___ EXTRACTED DATA

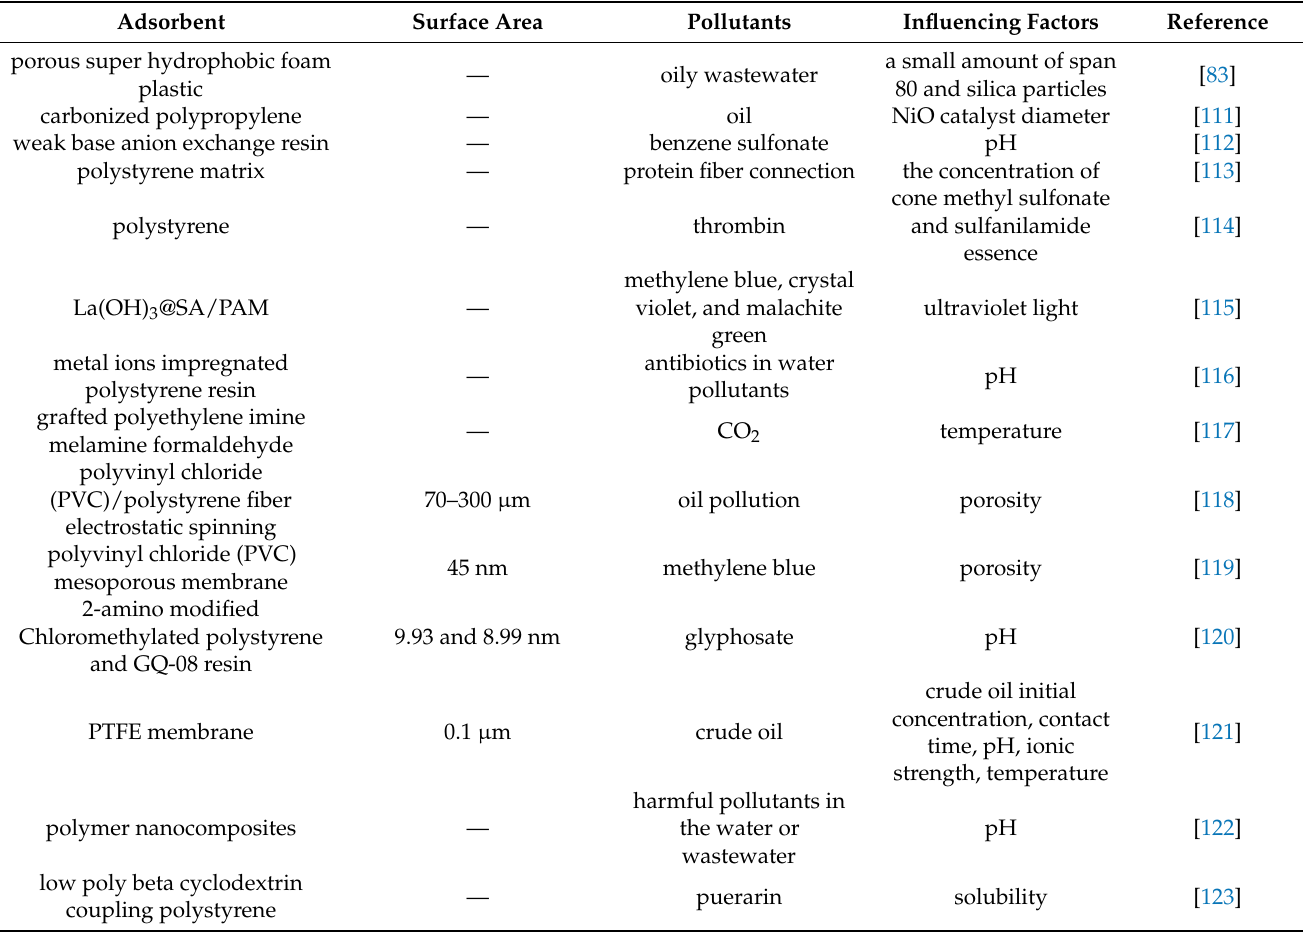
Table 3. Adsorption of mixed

______
___ EXTRACTED DATA

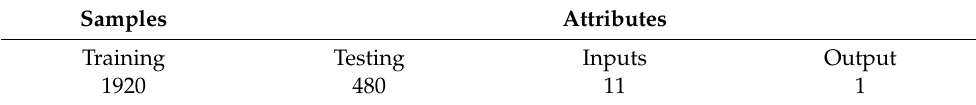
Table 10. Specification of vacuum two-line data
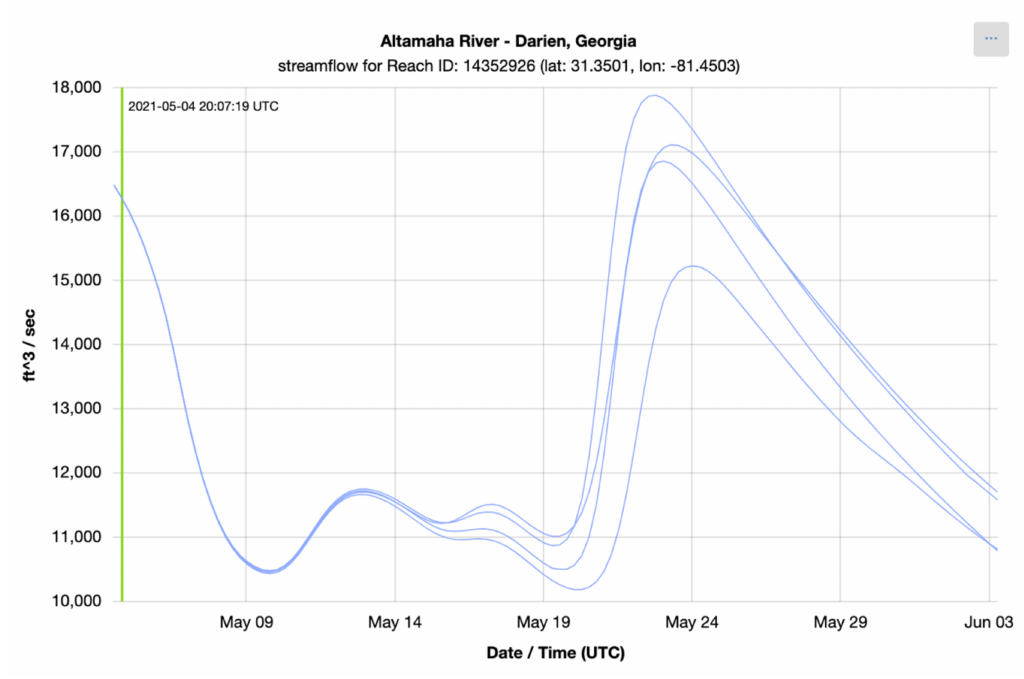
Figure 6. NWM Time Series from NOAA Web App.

______
___ EXTRACTED DATA

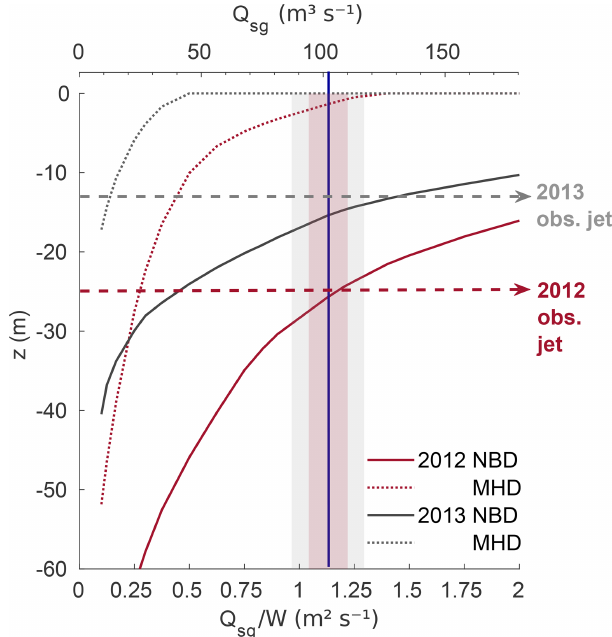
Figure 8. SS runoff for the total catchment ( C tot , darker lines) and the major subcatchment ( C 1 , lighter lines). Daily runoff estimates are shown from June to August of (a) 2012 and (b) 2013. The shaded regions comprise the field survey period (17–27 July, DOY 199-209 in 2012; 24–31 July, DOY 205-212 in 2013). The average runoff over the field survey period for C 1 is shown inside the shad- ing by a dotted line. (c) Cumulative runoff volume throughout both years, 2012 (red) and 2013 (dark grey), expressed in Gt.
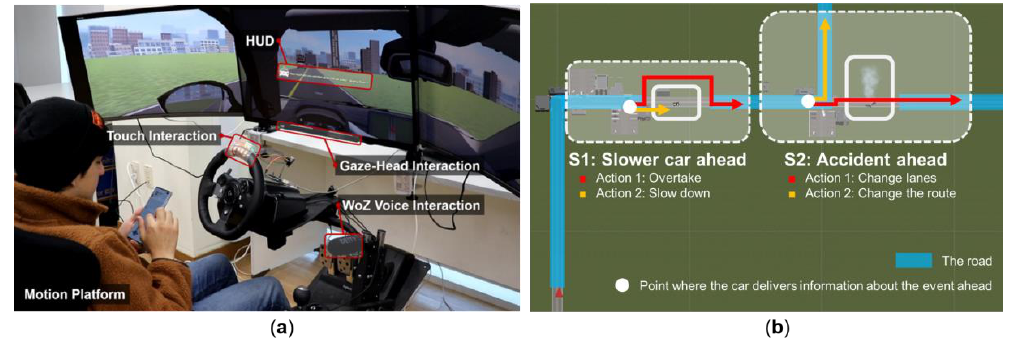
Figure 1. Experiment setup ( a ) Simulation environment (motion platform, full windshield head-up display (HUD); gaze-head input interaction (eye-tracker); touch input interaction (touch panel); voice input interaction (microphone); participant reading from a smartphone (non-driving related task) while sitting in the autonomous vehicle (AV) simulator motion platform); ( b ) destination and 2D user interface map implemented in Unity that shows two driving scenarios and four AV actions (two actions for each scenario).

______

Find the word "Table" in the entries and show each line where it is found.

Table 3. Adsorption of mixed
Table 10. Specification of vacuum two-line data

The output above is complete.